Gaston envisagea très sérieusement de commettre un acte irréparable pour se débarrasser de l’enfant mais le garçonnet le surpris dans ses préparatifs. Le regard noir qu’il lui lança lui signifia que l’enfant avait parfaitement compris ce qu’il voulait faire. Désormais, un climat tendu régna dans la maisonnée.
Pour cacher l’existence de son clone, Gaston avait renoncé à tout vie sociale, qu’elle soit familiale ou amicale. Il avait trop honte de son geste et il vivait seul avec son double. Peu à peu, son malaise s’était mué en indifférence puis en haine. Gaston haïssait Nicolas-Gaston qui finit par le lui rendre. Liés ensemble dans leur petit appartement étroit, ils attendaient tous deux la majorité du garçon pour se séparer à jamais.

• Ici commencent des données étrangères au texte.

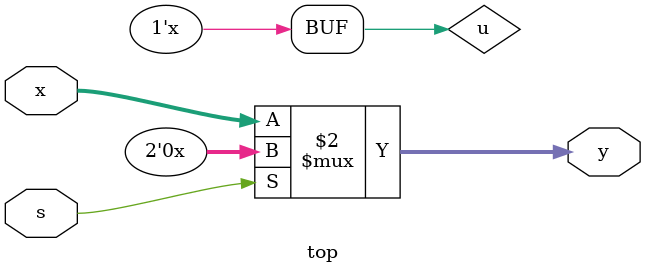
<source format=v>
`timescale 1 ns / 1 ps

module top(input s, input [1:0] x, output [1:0] y);
	wire u = 1'bx;
	assign y = s ? u : x;
	// assign y = s ? 2'b0x : x;
endmodule

</source>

Ce jour arriva enfin. Tous deux suivaient une psychothérapie pour les aider à supporter cette situation inédite. Braincorp avait décidé de suspendre les expérimentations sur le clonage humain, le bilan physiologique était bon mais le bilan psychologique était désastreux de part et d’autre. Le laboratoire travaillait depuis dix ans sur un protocole d’accompagnement viable.
Gaston fit l’effort d’organiser une petite fête en l’honneur de son clone en signe de réconciliation. Il était entendu que le clone quitterait le foyer dès le lendemain.
- A la tienne, Gaston, mon géniteur, notre collaboration prend fin aujourd’hui même !
- A la tienne, Nicolas-Gaston, je t’aime bien, tu sais. Tu vas presque me manquer.
Ils vidèrent leur coupe de champagne et Gaston se sentit mal.
- Oh, père, tu as aimé mon cocktail champagne-vodka-neuroleptiques-sédatifs ?
Nicolas-Gaston était enfin un individu à part entière.